WHAT THIS TASK INVOLVES -
When you reach the line containing "are supported. |", include it and stop; until then, return each line of the material exactly, starting with the first.

SOURCE DATA -

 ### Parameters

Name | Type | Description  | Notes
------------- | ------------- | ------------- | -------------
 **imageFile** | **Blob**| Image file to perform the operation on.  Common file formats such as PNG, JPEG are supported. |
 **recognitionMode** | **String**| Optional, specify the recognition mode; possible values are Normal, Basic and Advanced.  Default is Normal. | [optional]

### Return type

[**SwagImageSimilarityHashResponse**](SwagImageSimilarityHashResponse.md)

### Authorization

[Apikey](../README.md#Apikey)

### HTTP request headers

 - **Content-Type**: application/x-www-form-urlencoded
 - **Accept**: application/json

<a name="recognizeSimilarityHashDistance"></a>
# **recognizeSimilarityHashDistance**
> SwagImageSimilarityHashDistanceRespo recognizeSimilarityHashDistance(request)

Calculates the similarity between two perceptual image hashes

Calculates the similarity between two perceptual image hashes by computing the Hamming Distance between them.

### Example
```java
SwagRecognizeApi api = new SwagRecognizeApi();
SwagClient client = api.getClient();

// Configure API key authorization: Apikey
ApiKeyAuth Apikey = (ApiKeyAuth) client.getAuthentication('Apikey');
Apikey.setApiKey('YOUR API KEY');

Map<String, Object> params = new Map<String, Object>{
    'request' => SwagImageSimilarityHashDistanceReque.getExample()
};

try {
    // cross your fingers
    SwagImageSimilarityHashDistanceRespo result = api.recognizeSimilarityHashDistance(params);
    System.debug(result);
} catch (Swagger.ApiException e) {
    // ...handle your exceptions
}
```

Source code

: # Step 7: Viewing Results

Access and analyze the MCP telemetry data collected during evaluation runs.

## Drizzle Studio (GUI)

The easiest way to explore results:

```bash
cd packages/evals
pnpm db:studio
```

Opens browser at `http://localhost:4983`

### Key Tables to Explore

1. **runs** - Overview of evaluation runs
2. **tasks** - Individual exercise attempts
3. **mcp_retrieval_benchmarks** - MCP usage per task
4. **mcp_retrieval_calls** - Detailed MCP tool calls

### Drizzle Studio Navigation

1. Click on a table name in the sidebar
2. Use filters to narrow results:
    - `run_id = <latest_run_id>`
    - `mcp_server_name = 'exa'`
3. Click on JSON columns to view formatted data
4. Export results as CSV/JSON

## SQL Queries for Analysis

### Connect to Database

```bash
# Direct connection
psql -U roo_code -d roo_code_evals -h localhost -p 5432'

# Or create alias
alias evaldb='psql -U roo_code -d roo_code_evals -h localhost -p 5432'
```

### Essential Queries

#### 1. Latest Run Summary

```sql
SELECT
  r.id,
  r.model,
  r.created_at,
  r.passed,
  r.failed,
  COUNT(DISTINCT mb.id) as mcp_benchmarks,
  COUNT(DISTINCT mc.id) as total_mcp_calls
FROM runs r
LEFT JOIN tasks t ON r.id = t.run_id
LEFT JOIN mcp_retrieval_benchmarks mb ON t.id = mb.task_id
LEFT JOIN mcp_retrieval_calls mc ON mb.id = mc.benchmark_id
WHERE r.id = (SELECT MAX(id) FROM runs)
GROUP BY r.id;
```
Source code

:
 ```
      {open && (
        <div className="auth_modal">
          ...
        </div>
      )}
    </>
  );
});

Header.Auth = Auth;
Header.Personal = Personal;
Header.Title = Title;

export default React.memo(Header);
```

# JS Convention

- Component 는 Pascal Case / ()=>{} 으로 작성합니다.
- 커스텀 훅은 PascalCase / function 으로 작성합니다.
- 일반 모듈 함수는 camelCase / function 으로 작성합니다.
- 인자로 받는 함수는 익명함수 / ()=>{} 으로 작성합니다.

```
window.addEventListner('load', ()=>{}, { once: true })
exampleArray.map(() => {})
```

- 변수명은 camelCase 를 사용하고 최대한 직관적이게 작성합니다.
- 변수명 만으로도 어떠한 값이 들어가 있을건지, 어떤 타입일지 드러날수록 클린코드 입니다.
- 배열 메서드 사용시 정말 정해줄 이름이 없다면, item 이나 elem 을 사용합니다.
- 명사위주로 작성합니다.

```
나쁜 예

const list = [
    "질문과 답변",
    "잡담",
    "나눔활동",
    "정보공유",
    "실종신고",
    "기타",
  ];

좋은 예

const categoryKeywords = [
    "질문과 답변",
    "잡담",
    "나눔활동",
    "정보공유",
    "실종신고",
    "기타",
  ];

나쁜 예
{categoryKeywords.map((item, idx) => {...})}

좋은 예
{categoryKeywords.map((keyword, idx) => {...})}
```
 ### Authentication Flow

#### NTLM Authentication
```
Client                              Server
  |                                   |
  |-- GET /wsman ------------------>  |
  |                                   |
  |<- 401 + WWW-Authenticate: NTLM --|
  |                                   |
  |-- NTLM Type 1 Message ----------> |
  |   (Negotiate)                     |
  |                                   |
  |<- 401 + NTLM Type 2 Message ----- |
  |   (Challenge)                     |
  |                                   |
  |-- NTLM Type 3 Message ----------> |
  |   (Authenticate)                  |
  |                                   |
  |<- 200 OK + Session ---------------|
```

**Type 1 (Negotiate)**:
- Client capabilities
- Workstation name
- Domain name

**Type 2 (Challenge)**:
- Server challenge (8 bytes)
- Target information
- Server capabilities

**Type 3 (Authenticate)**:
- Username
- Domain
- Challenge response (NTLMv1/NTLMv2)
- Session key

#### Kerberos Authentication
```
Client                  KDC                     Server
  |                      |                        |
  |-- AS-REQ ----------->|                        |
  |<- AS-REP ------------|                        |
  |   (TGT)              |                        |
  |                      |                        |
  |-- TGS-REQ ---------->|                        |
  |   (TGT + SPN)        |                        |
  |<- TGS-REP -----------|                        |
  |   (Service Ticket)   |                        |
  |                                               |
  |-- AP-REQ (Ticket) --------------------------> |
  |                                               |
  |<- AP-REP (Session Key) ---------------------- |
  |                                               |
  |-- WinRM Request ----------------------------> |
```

EXERCISE OUTPUT -
 ### Parameters

Name | Type | Description  | Notes
------------- | ------------- | ------------- | -------------
 **imageFile** | **Blob**| Image file to perform the operation on.  Common file formats such as PNG, JPEG are supported. |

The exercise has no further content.